Actuellement, une violente campagne est menée contre le ministre du Commerce: elle inonde tous les salons de coiffure et tous les cafés. Elle prend appui principalement sur la mesure que le ministre proposait sur la suppression d'autorisation de commercialisations de boissons alcoolisées. Ce sont en général des gens proches des réseaux intégristes, ceux qui ferment les yeux sur toutes les autres atteintes à la morale et aux bonnes moeurs, qui enfourchent ce nouveau cheval de bataille qui présente avant tout un danger pour le trafic de drogue qui, lui, est épargné. C'est un secret de polichinelle le fait de dire que la contrebande de drogue est le nerf de la guerre de tous les réseaux terroristes, de l'Afghanistan jusqu'au Maghreb désuni.
Evidemment, cette chronique ne prétend pas participer au vieux débat sur ce qui est licite, ce qui est toléré et ce qui est interdit: elle laisse ce sujet assez grave aux institutions qui comptent assez de doctes personnes pour en débattre, les nombreuses mosquées, les instituts et la Faculté de médecine qui peut ajouter un grain de sel scientifique aux discussions byzantines.
Cependant, il ne faut pas laisser les porteurs de claquettes monopoliser le discours ambiant qui s'invite à un moment où des affaires beaucoup plus sérieuses doivent occuper l'esprit des patriotes: les scandales de corruption à répétition ne doivent pas faire oublier que l'hypocrisie est le premier pêché mortel en religion. Il est trop facile de faire semblant.
L'histoire du monde et de notre pays a vécu des expériences qui doivent éclairer ceux qui se laissent séduire par le discours rassurant de ceux qui oublient les leçons du passé. Au lendemain de l'indépendance, Ben Bella, pour se rallier la frange ulémiste a voulu d'un coup de décret effacer cent trente-deux années de colonialisme: en interdisant la consommation (et non l'achat) de boissons alcoolisées aux nationaux, on a vu fleurir des arrière-boutiques dans tous les débits de boissons alcoolisées.
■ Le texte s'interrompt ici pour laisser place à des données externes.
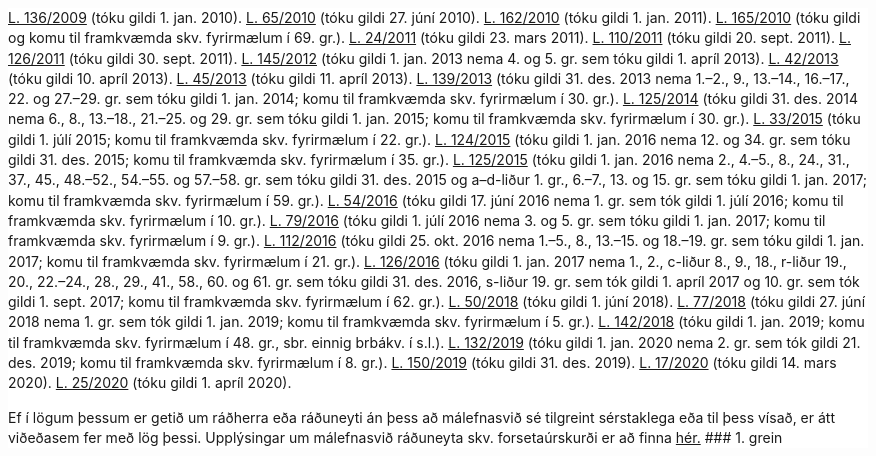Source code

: [L. 136/2009](https://althingi.is/altext/stjt/2009.136.html) (tóku gildi 1. jan. 2010).
[L. 65/2010](https://althingi.is/altext/stjt/2010.065.html) (tóku gildi 27. júní 2010).
[L. 162/2010](https://althingi.is/altext/stjt/2010.162.html) (tóku gildi 1. jan. 2011).
[L. 165/2010](https://althingi.is/altext/stjt/2010.165.html) (tóku gildi og komu til framkvæmda skv. fyrirmælum í 69. gr.).
[L. 24/2011](https://althingi.is/altext/stjt/2011.024.html) (tóku gildi 23. mars 2011).
[L. 110/2011](https://althingi.is/altext/stjt/2011.110.html) (tóku gildi 20. sept. 2011).
[L. 126/2011](https://althingi.is/altext/stjt/2011.126.html) (tóku gildi 30. sept. 2011).
[L. 145/2012](https://althingi.is/altext/stjt/2012.145.html) (tóku gildi 1. jan. 2013 nema 4. og 5. gr. sem tóku gildi 1. apríl 2013).
[L. 42/2013](https://althingi.is/altext/stjt/2013.042.html) (tóku gildi 10. apríl 2013).
[L. 45/2013](https://althingi.is/altext/stjt/2013.045.html) (tóku gildi 11. apríl 2013).
[L. 139/2013](https://althingi.is/altext/stjt/2013.139.html) (tóku gildi 31. des. 2013 nema 1.–2., 9., 13.–14., 16.–17., 22. og 27.–29. gr. sem tóku gildi 1. jan. 2014; komu til framkvæmda skv. fyrirmælum í 30. gr.).
[L. 125/2014](https://althingi.is/altext/stjt/2014.125.html) (tóku gildi 31. des. 2014 nema 6., 8., 13.–18., 21.–25. og 29. gr. sem tóku gildi 1. jan. 2015; komu til framkvæmda skv. fyrirmælum í 30. gr.).
[L. 33/2015](https://althingi.is/altext/stjt/2015.033.html) (tóku gildi 1. júlí 2015; komu til framkvæmda skv. fyrirmælum í 22. gr.).
[L. 124/2015](https://althingi.is/altext/stjt/2015.124.html) (tóku gildi 1. jan. 2016 nema 12. og 34. gr. sem tóku gildi 31. des. 2015; komu til framkvæmda skv. fyrirmælum í 35. gr.).
[L. 125/2015](https://althingi.is/altext/stjt/2015.125.html) (tóku gildi 1. jan. 2016 nema 2., 4.–5., 8., 24., 31., 37., 45., 48.–52., 54.–55. og 57.–58. gr. sem tóku gildi 31. des. 2015 og a–d-liður 1. gr., 6.–7., 13. og 15. gr. sem tóku gildi 1. jan. 2017; komu til framkvæmda skv. fyrirmælum í 59. gr.).
[L. 54/2016](https://althingi.is/altext/stjt/2016.054.html) (tóku gildi 17. júní 2016 nema 1. gr. sem tók gildi 1. júlí 2016; komu til framkvæmda skv. fyrirmælum í 10. gr.).
[L. 79/2016](https://althingi.is/altext/stjt/2016.079.html) (tóku gildi 1. júlí 2016 nema 3. og 5. gr. sem tóku gildi 1. jan. 2017; komu til framkvæmda skv. fyrirmælum í 9. gr.).
[L. 112/2016](https://althingi.is/altext/stjt/2016.112.html) (tóku gildi 25. okt. 2016 nema 1.–5., 8., 13.–15. og 18.–19. gr. sem tóku gildi 1. jan. 2017; komu til framkvæmda skv. fyrirmælum í 21. gr.).
[L. 126/2016](https://althingi.is/altext/stjt/2016.126.html) (tóku gildi 1. jan. 2017 nema 1., 2., c-liður 8., 9., 18., r-liður 19., 20., 22.–24., 28., 29., 41., 58., 60. og 61. gr. sem tóku gildi 31. des. 2016, s-liður 19. gr. sem tók gildi 1. apríl 2017 og 10. gr. sem tók gildi 1. sept. 2017; komu til framkvæmda skv. fyrirmælum í 62. gr.).
[L. 50/2018](https://althingi.is/altext/stjt/2018.050.html) (tóku gildi 1. júní 2018).
[L. 77/2018](https://althingi.is/altext/stjt/2018.077.html) (tóku gildi 27. júní 2018 nema 1. gr. sem tók gildi 1. jan. 2019; komu til framkvæmda skv. fyrirmælum í 5. gr.).
[L. 142/2018](https://althingi.is/altext/stjt/2018.142.html) (tóku gildi 1. jan. 2019; komu til framkvæmda skv. fyrirmælum í 48. gr., sbr. einnig brbákv. í s.l.).
[L. 132/2019](https://althingi.is/altext/stjt/2019.132.html) (tóku gildi 1. jan. 2020 nema 2. gr. sem tók gildi 21. des. 2019; komu til framkvæmda skv. fyrirmælum í 8. gr.).
[L. 150/2019](https://althingi.is/altext/stjt/2019.150.html) (tóku gildi 31. des. 2019).
[L. 17/2020](https://althingi.is/altext/stjt/2020.017.html) (tóku gildi 14. mars 2020).
[L. 25/2020](https://althingi.is/altext/stjt/2020.025.html) (tóku gildi 1. apríl 2020).

Ef í lögum þessum er getið um ráðherra eða ráðuneyti án þess að málefnasvið sé tilgreint sérstaklega eða til þess vísað, er átt viðeðasem fer með lög þessi. Upplýsingar um málefnasvið ráðuneyta skv. forsetaúrskurði er að finna [hér.](2018119.md) ### 1. grein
La consommation augmenta et même les prix avec. Les chansonniers de l'époque furent de la partie pour persifler cette mesure démagogique: au refrain de la chanson des volontaires «Djib el balla ouel fass», ils répliquèrent par le paillard «Djib el qaraâ ouel kass». Cela résonna longtemps dans tous les bars parallèles d'Alger et des environs. Boumediene fut plus futé: il augmenta progressivement l'impôt sur les boissons alcoolisées jusqu'à les mettre hors d'atteinte des petits salaires qu'il gela judicieusement. Il finit par faire arracher les vignes, point final à la mise à mort d'une agriculture jadis florissante.
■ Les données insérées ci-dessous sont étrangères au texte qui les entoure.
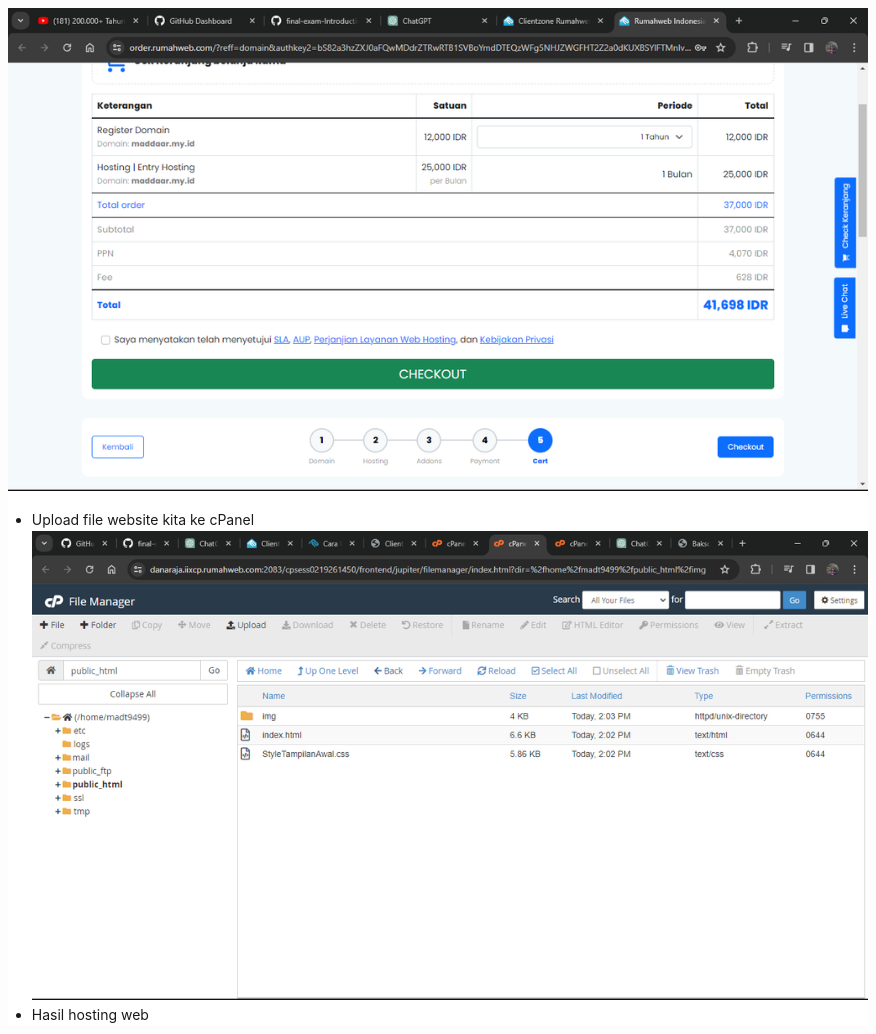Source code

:   ![bayar](https://github.com/madda123/UAS-PI/blob/main/poto/bayar.png)
- Upload file website kita ke cPanel
  ![up](https://github.com/madda123/UAS-PI/blob/main/poto/up.png)
- Hasil hosting web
Pour revenir au monde qui nous entoure, il suffit de se pencher sur l'histoire des Etats-Unis qui connurent leur deuxième plus douloureuse période (après celle de la guerre de Sécession): ce fut la décennie de la prohibition. Un gouvernement sensible au lobby des ligues de vertu et du puritanisme, mit l'alcool hors la loi.
Aussitôt, un réseau infiniment enchevêtré de gangsters organisa un réseau de contrebande, comprenant des distilleries clandestines, des lieux de consommation discrets. Cela entraîna un phénomène de corruption qui gangrena toute l'administration. Le crime organisé fit la loi et précipita le pays dans une crise économique et morale dont il eut toutes les peines du monde à se relever. Chez nous, des walis illuminés ont pris la grave décision d'interdire les lieux de consommation officiels de boissons alcoolisées: ils portent sur la conscience tous les morts qui ont jonché les routes qui mènent au paradis artificiel.
La consommation d'alcool, c'est comme l'histoire: c'est l'école qui doit éclairer le futur citoyen sur ses dangers et sur le péril de toutes les drogues.